- [Challenge] Rescale the rows below by copying out every line, requests included, and multiplying only the answer coordinates (the dot's position in the second view) by 0.3, rounded to whole numbers with halves going up. Leave the pictures out of your output.

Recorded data
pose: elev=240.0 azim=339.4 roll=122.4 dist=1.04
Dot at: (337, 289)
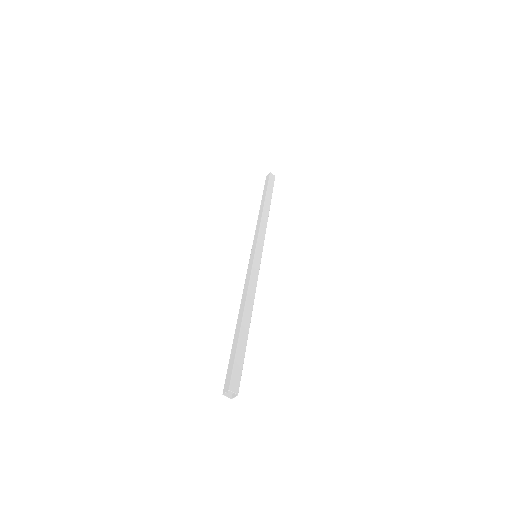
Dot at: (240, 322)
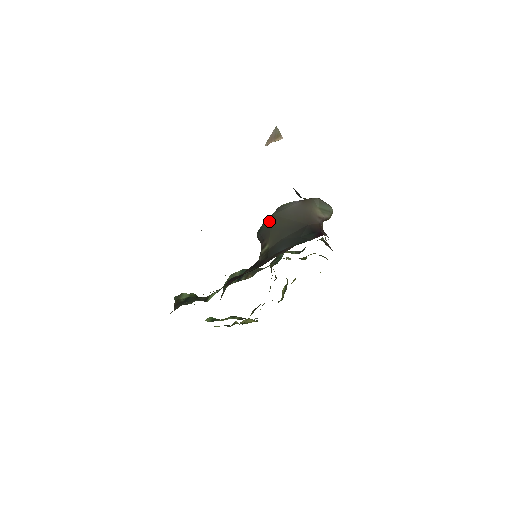
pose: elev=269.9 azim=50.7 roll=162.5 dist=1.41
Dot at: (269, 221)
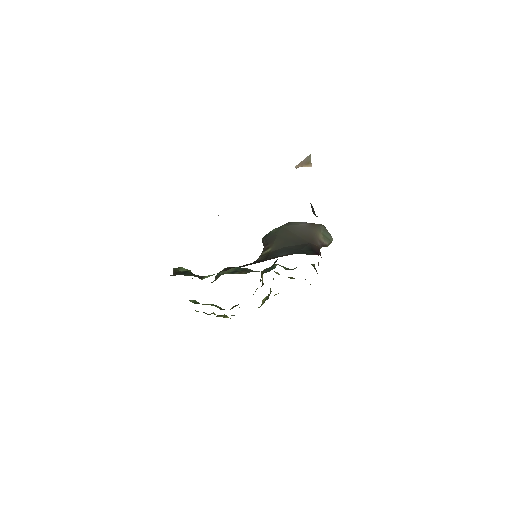
Dot at: (277, 230)
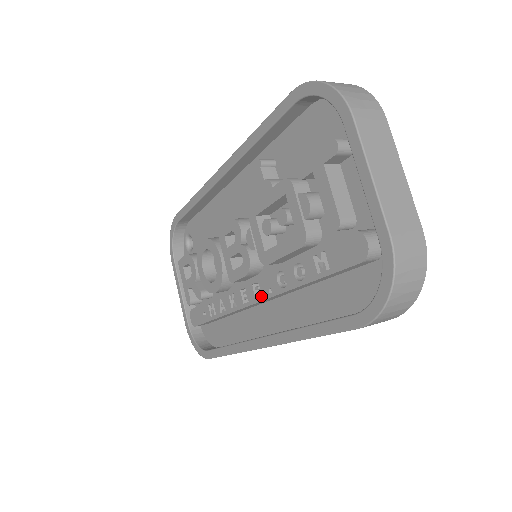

- [Answer to this exercise]
pose: elev=240.0 azim=339.4 roll=122.4 dist=1.04
Dot at: (337, 289)
Dot at: (72, 97)
pose: elev=269.9 azim=50.7 roll=162.5 dist=1.41
Dot at: (269, 221)
Dot at: (83, 69)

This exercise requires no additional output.